Une haine animée d’une frustration lui venant d’une jalousie mal assumée. Parce qu’elle-même ne savait pas être gentille, n’était pas aussi naturellement bonne avec autrui, ne pouvait réussir à être aimable et honnête à la fois. Pas dans la majorité des situations du moins. Et elle les enviait un peu, au final, ces gens qui savaient être présents pour les autres, même les inconnus. Qui étaient prêts à sacrifier un peu d’eux-même pour le bien de tous. S’il lui était possible de se mettre en danger pour les gens qu’elle aimait, jamais aurait-elle accepté de se retrouver dans une situation comme celle dans laquelle il s’était trouvé, à affronter une menace imposante et impressionnante, tout ça pour protéger cette population dont, égoïstement, elle n’en avait que faire.

- C’est d’assumer que tous ont la même volonté que toi, cette même force d’esprit. Ce n’est toutefois pas le cas de tout le monde, Raph. Les gens sont faibles et ils ont peur. Alors ils se raccrochent à ce qu’ils peuvent. À des gens qui sont à l'opposé de ce qu’ils sont. Des gens comme qui ils aimeraient être.

Elle aurait aimé être plus altruiste. Plus courageuse. Comme Raphaël. Voir même comme Isara, celle qui n’avait pas hésité un seul instant pour se battre pour ses convictions, malgré la douleur que cela avait pu lui occasionner. Elle soupira, se laissant bercer par cette main dans ses cheveux, caresse délicate au travers sa tignasse corbeaux. Pour l’une des rares fois depuis les dernières semaines, elle se sentait paisible, ainsi installée contre lui. Un moment particulier auquel elle tenait. Un moment qu’elle ne souhaitait pas voir se terminer. Pour quelques instants, elle avait l’impression d’être seule au monde, avec Raphaël. Qu’un fragment de leur existence, une fraction de seconde, au sein de laquelle plus rien n’existait, si ce n’était qu’eux deux.

Elle se sentait en sécurité. Plus légère, aussi. Simplement bien, auprès d’un homme qu’elle ne pourrait jamais enchaîner ni retenir pour qu’il reste à ses côtés. Sûrement que de plus grandes forces l’appelaient ailleurs, ou simplement des voix différentes de la sienne. D’autres demoiselles ? Se jouait-il d’elle depuis le début ? Avait-il, au final, une famille qu’il n’avait jamais évoqué, lui faisant croire de douces chimères qui n’étaient sûrement que fantaisies de son cerveau.

- Ne me dit pas que je suis la seule idiote à avoir cru en ton sourire ?

Ce n’était pas une critique, qu’une simple constatation qui lui arracha un rire amer. Elle resta silencieuse, quelques instants, sa main s’étant glissée sur la cuisse du jeune homme, reposant désormais sur cette dernière.

- Je n’avais pas l’impression d’être moi, lorsque tu me regardais. Ou, enfin, j’avais surtout l’impression d’être une meilleure version de moi-même.

Il n’avait rien demandé, et pourtant, elle lui partageait le fond de sa pensée, quelconque retenue qu’elle aurait pu avoir ayant été noyé dans l’alcool qu’elle avait pris et cette drogue qu’elle utilisait pour s’exploser le cerveau. Elle ferma les yeux, quelques instants, comme pour se convaincre que ce moment ne se terminerait pas. Raphaël avait, certes, une influence bénéfique sur sa personne, mais elle savait que dès lors le soleil serait-il levé, les rayons venant caresser leur peau pour annoncer le début d’une nouvelle journée, il serait reparti elle ne savait trop où, ne pouvant que se demander si elle le reverrait un jour.
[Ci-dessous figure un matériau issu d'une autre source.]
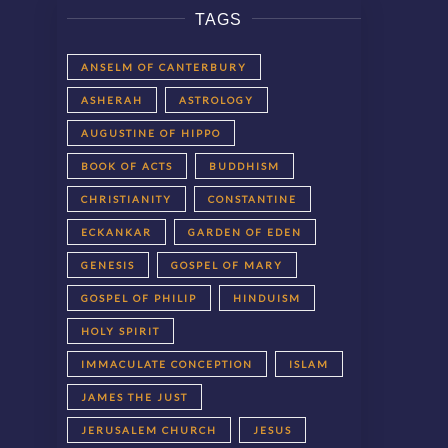
TAGS
ANSELM OF CANTERBURY
ASHERAH
ASTROLOGY
AUGUSTINE OF HIPPO
BOOK OF ACTS
BUDDHISM
CHRISTIANITY
CONSTANTINE
ECKANKAR
GARDEN OF EDEN
GENESIS
GOSPEL OF MARY
GOSPEL OF PHILIP
HINDUISM
HOLY SPIRIT
IMMACULATE CONCEPTION
ISLAM
JAMES THE JUST
JERUSALEM CHURCH
JESUS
Non pas doutait-elle de son honnêteté, lorsqu’il l’avait remercié, ni même doutait-elle de ce semblant de relation qui existait entre eux deux, une amitié étouffée dans le mensonge et le mystère, tous deux ayant des choses à cacher à l’autre. Non. Ce dont elle doutait, c’était s’il allait sortir victorieux de son prochain combat. Car ces derniers devenaient de plus en plus violent plus le temps avançait.